All of that’s really because if you honestly look at it from a low-cost, disruptive perspective, SpaceX and Falcon 9 are really kind of the only option right now. But they’re doing their own satellites, and so there’s an interesting kind of conflict of interest there.

And there’s got to be a second company. Like I can’t see a future where there’s only one that’s really being disruptive. And since we’re still private, and we didn’t do a SPAC, with our share price down 50% or what have you, it actually gives us a lot more flexibility to be long-term focused and to focus on playing to win. 

In a post-Starship world, some think there aren’t going to be any other launchers. But you’re saying it can’t just be one. There’s not really a good argument to be made that if all this was monopolized, it would still be as disruptive. There just has to be competition, right? 

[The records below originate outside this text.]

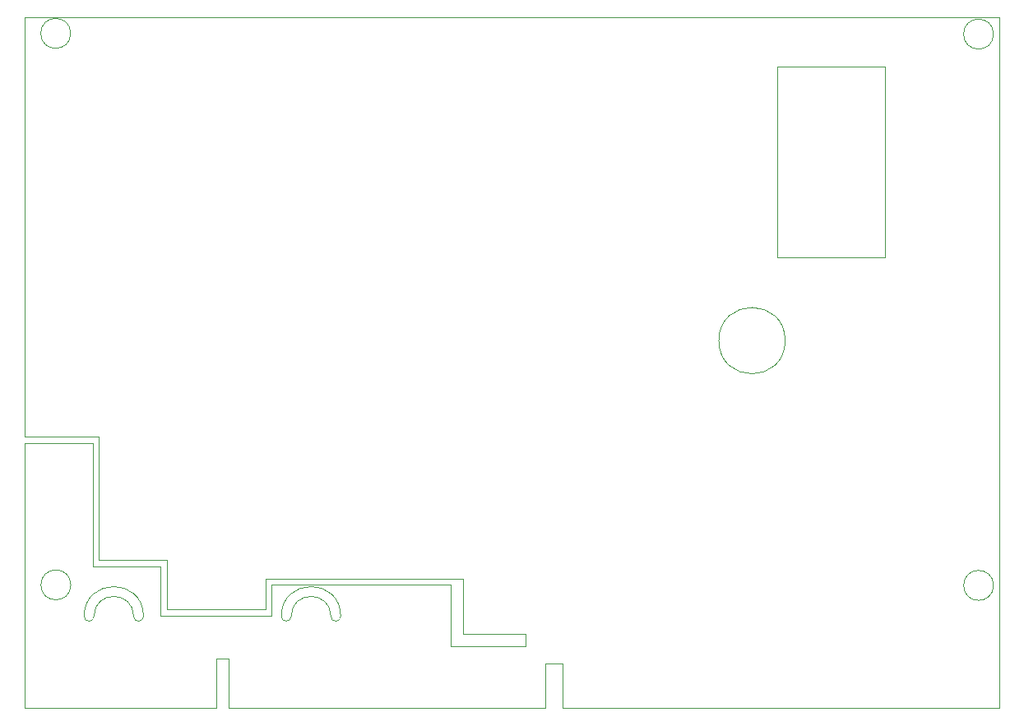
<source format=gbr>
%TF.GenerationSoftware,KiCad,Pcbnew,7.0.1*%
%TF.CreationDate,2023-09-22T18:52:24+02:00*%
%TF.ProjectId,Scheda Attivatore,53636865-6461-4204-9174-74697661746f,rev?*%
%TF.SameCoordinates,Original*%
%TF.FileFunction,Profile,NP*%
%FSLAX46Y46*%
G04 Gerber Fmt 4.6, Leading zero omitted, Abs format (unit mm)*
G04 Created by KiCad (PCBNEW 7.0.1) date 2023-09-22 18:52:24*
%MOMM*%
%LPD*%
G01*
G04 APERTURE LIST*
%TA.AperFunction,Profile*%
%ADD10C,0.100000*%
%TD*%
%TA.AperFunction,Profile*%
%ADD11C,0.120000*%
%TD*%
G04 APERTURE END LIST*
D10*
X154686000Y-128270000D02*
X159512000Y-128270000D01*
X186214606Y-96765490D02*
G75*
G03*
X186214606Y-96765490I-3414606J0D01*
G01*
X153035000Y-127000000D02*
X153035000Y-121285000D01*
X163322000Y-134620000D02*
X208280000Y-134620000D01*
X132715000Y-121285000D02*
X132715000Y-124460000D01*
X161544000Y-131064000D02*
X161544000Y-134620000D01*
X127635000Y-134620000D02*
X127635000Y-130810000D01*
X127635000Y-129540000D02*
X128905000Y-129540000D01*
X133350000Y-125095000D02*
X133350000Y-121920000D01*
X196469000Y-68580000D02*
X196469000Y-88201500D01*
X196469000Y-88201500D02*
X185420000Y-88201500D01*
X107950000Y-106680000D02*
X107950000Y-63500000D01*
X107950000Y-107315000D02*
X107950000Y-134620000D01*
X159385000Y-127000000D02*
X153035000Y-127000000D01*
X115570000Y-119380000D02*
X115570000Y-106680000D01*
X112665000Y-65125600D02*
G75*
G03*
X112665000Y-65125600I-1540000J0D01*
G01*
X133350000Y-121920000D02*
X151765000Y-121920000D01*
X127635000Y-134620000D02*
X107950000Y-134620000D01*
X163322000Y-134620000D02*
X163322000Y-130175000D01*
X159385000Y-127000000D02*
X159512000Y-127000000D01*
X127635000Y-130810000D02*
X127635000Y-129540000D01*
X114935000Y-120015000D02*
X121920000Y-120015000D01*
X121920000Y-120015000D02*
X121920000Y-125095000D01*
X151765000Y-128270000D02*
X154686000Y-128270000D01*
X208280000Y-63500000D02*
X208280000Y-134620000D01*
X207661000Y-121970800D02*
G75*
G03*
X207661000Y-121970800I-1540000J0D01*
G01*
X159512000Y-127000000D02*
X159512000Y-128270000D01*
X153035000Y-121285000D02*
X132715000Y-121285000D01*
X163322000Y-130048000D02*
X163322000Y-130175000D01*
X112681000Y-121920000D02*
G75*
G03*
X112681000Y-121920000I-1540000J0D01*
G01*
X132715000Y-124460000D02*
X122555000Y-124460000D01*
X207661000Y-65200000D02*
G75*
G03*
X207661000Y-65200000I-1540000J0D01*
G01*
X161544000Y-130048000D02*
X163322000Y-130048000D01*
X114935000Y-107315000D02*
X114935000Y-120015000D01*
X185420000Y-68580000D02*
X196469000Y-68580000D01*
X115570000Y-106680000D02*
X107950000Y-106680000D01*
X161544000Y-134620000D02*
X128905000Y-134620000D01*
X107950000Y-107315000D02*
X114935000Y-107315000D01*
X107950000Y-63500000D02*
X208280000Y-63500000D01*
X122555000Y-124460000D02*
X122555000Y-119380000D01*
X128905000Y-129540000D02*
X128905000Y-134620000D01*
X121920000Y-125095000D02*
X133350000Y-125095000D01*
X122555000Y-119380000D02*
X115570000Y-119380000D01*
X185420000Y-88201500D02*
X185420000Y-68580000D01*
X161544000Y-131064000D02*
X161544000Y-130048000D01*
X151765000Y-121920000D02*
X151765000Y-128270000D01*
D11*
%TO.C,U10*%
X120157813Y-125145800D02*
G75*
G03*
X114046001Y-125145800I-3055906J0D01*
G01*
X114046000Y-125145800D02*
G75*
G03*
X115062000Y-125145800I508000J0D01*
G01*
X119141814Y-125145800D02*
G75*
G03*
X115062000Y-125145800I-2039907J-1D01*
G01*
X119141813Y-125145800D02*
G75*
G03*
X120157813Y-125145800I508000J0D01*
G01*
X140462000Y-125145800D02*
G75*
G03*
X134350188Y-125145800I-3055906J0D01*
G01*
X134350189Y-125145800D02*
G75*
G03*
X135366187Y-125145800I507999J10D01*
G01*
X139446001Y-125145800D02*
G75*
G03*
X135366187Y-125145800I-2039907J-1D01*
G01*
X139446000Y-125145800D02*
G75*
G03*
X140462000Y-125145800I508000J0D01*
G01*
%TD*%
M02*

</source>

Our real long-term north star is Mars and building this multiplanetary future. I actually think Starship will be successful to be very clear. I would never bet against that team and what they’re building. They’ve consistently proven over and over they can figure it out. I do think that perhaps it could take a little bit longer, and I think to get to the cost structure they talk about, that certainly could take a bit longer. But I think it’s gonna work. 

What’s interesting is Terran R is also going to be a fully reusable rocket and it’s really based on where the commercial market is. 

If you look at the analogy of the airline industry, the square-cube law says that a lot of transportation that uses propellant scales significantly better the larger it is. So this is true of cargo shipping containers and aircraft like the A380, which is the largest commercial aircraft ever built. It was the cheapest per passenger, per mile, per seat in the world. But it ended up not being a full commercial success because you had to fly routes from one location to another that required the whole plane to be full. And it was very difficult to get it to be full enough with just those routes that it made economic sense.

Dollar per kilogram is the metric often used in the industry. It’s a good metric, but no customer is paying per kilogram. They’re just paying for 20 satellites that weigh X kilograms, which they need to launch to this single orbital plane.

And if there’s 20 satellites weighing 1,000 kilograms each—Terran R’s payload capacity is 20,000 kgs—we could launch every single one of the satellites to a single orbital plane. We would charge an amount that makes sense, knowing we’re also building towards a fully reusable rocket. And if you had extra payload capacity, it wouldn’t necessarily matter to that particular customer.

This is really just a way of saying that long term, I do expect the rocket industry to look a little bit more like commercial aviation. Different payload sizes make some sense, but you still gotta hit a critical inflection point where it’s low enough cost per satellite to make sense and acquire customers. And that’s one of the other big reasons Terran R has won a lot of these deals. Just the 20,000 kg payload size versus even 8,000 is a really big difference. 

Yeah, I hear you. Well, Tim, you’ve been really generous with your time. Before we hop off, is there anything else that we haven’t touched on that you think it’s important our audience should know? Any questions I should have asked but didn’t? 

Just to hammer the point home on your earlier question on Terran 1. We’re so excited to do this first launch. We’re quite confident going into it that we have gotten a lot of the data that we need, in order to feel good about going into this first launch and learning from it. Despite the focus on Terran R, we certainly are putting everything we can into Terran 1, to ensure this first launch goes as well as we want it to.